あれこれいろいろ

三拍子の朝鮮半島と二拍子の日本、そして三拍子の古賀メロディ

朝鮮半島の伝統音楽は、アリラン、トラジ、セマチなど、三拍子のものが多く、これは騎馬民族のリズムから来ていると言われています。高句麗は「高麗(こま)」とも言いますが、これが転じて「駒」となったとも言われているように、朝鮮半島の歴史には騎馬の文化が流れているのです。

アリラン☟

トラジ☟

これに対し、日本は元来農耕文化に由来する二拍子が基本で、江戸時代以前の邦楽に三拍子の曲はほとんど見られないのだとか。

日本に三拍子が入ってくるのは明治政府が設置した音楽取調掛が西洋音楽を取り入れはじめたときからです。庭の千草、ローレライ、野中の薔薇、七里ヶ浜哀歌、仰げば尊しなどの三拍子の曲が明治日本に入りました。ですが明治はまだ三拍子の曲は少数派。その流れが変わってくるのは大正時代からで、音楽指導者にキリスト教讃美歌やクラシック音楽をおさめた人が増えるにつれ、日本人発祥の三拍子の曲が急増していきます。大正時代に生まれた三拍子の音楽には、海、早春賦、赤とんぼ、冬景色、朧月夜、浜辺の歌、故郷などがあり、日本の原風景と三拍子が違和感なく重なってくるようになります。

故郷☟

そして昭和の戦後になると、昭和大衆歌謡に三拍子の曲が多く生まれて、日本人の心を捉えます。その代表は古賀政男の古賀メロディ。戦後日本演歌の代表者のように言われることもある古賀メロディですが、実は有名な曲はどれも三拍子で、たとえばゲイシャワルツ、影を慕いて、人生劇場、人生の並木路、あゝそれなのに、悲しい酒などがあります。

影を慕いて☟

悲しい酒☟

一体どうして古賀政男は三拍子の曲をこんなに作ったのでしょう。その答えのひとつは朝鮮半島の三拍子音楽にあるようです。古賀政男は明治37年11月18日に福岡県三瀦郡田口村三丸(現在の大川市)に生まれるのですが、8歳のときに長兄を頼って日本統治下の朝鮮へ渡り、仁川と京城(現ソウル)で、少年時代の10年ほどを過ごしており、朝鮮での思い出を古賀自身が昭和7年(1932年)の雑誌「改造」に次のように記しています。

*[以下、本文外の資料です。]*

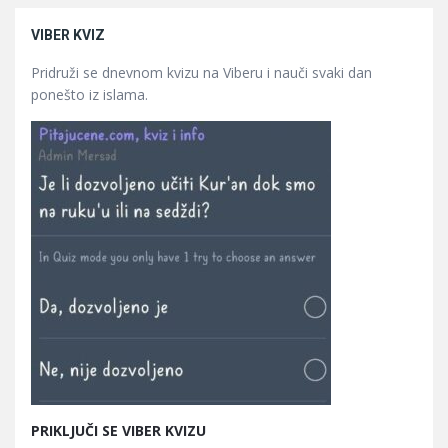
VIBER KVIZ
Pridruži se dnevnom kvizu na Viberu i nauči svaki dan
ponešto iz islama.
PRIKLJUČI SE VIBER KVIZU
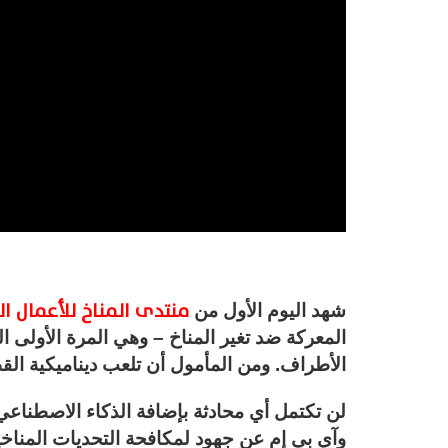
منتدى المناخ للأعمال ال
شهد اليوم الأول من
المعركة ضد تغير المناخ – وهي المرة الأولى ا
الأطراف. ومن المأمول أن تلعب ديناميكية القطا
لن تكتمل أي محادثة بإضافة الذكاء الاصطناع
وآي بي إم عن جهود لمكافحة التحديات المناخي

「朝鮮は私の第二の故郷です。悠久な大陸的揺籃の中に朝鮮民謡によって育てられてきた私が音楽に親しんだのも、作曲に興味を覚えたのも畢竟忘れられない朝鮮民謡の旋律の美しさからです。脈々の余情、そして胸の奥底に残る余韻、そくそくと迫る哀調こそ、朝鮮民謡のはげしい特徴のひとつ…」。そして、清楚な装いをした妓生(キーセン)が哀調をもって歌うアリランの音楽的すばらしさを称賛しています。

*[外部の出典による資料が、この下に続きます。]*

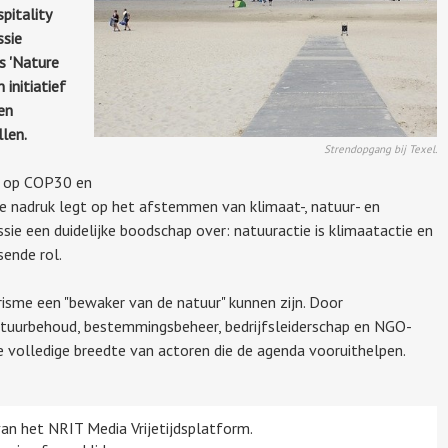
pitality
ssie
s 'Nature
 initiatief
en
len.
Strendopgang bij Texel.
n op COP30 en
e nadruk legt op het afstemmen van klimaat-, natuur- en
ssie een duidelijke boodschap over: natuuractie is klimaatactie en
sende rol.
erisme een "bewaker van de natuur" kunnen zijn. Door
tuurbehoud, bestemmingsbeheer, bedrijfsleiderschap en NGO-
e volledige breedte van actoren die de agenda vooruithelpen.
 van het NRIT Media Vrijetijdsplatform.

この改造の文章からすると、古賀にとっては、朝鮮のリズムと旋律にこそ美しさの原風景があったのかもしれません。かくして朝鮮半島の三拍子は、古賀メロディをのせて日本の大衆音楽となり、日本人の心を捉えます。

朝鮮にも日本にも相互の文化的影響を認めたがらない向きは今なお少なくないかもしれませんが、異なる文化が強制の文脈なく自然な感動によって影響し合うことは美的なことと思います。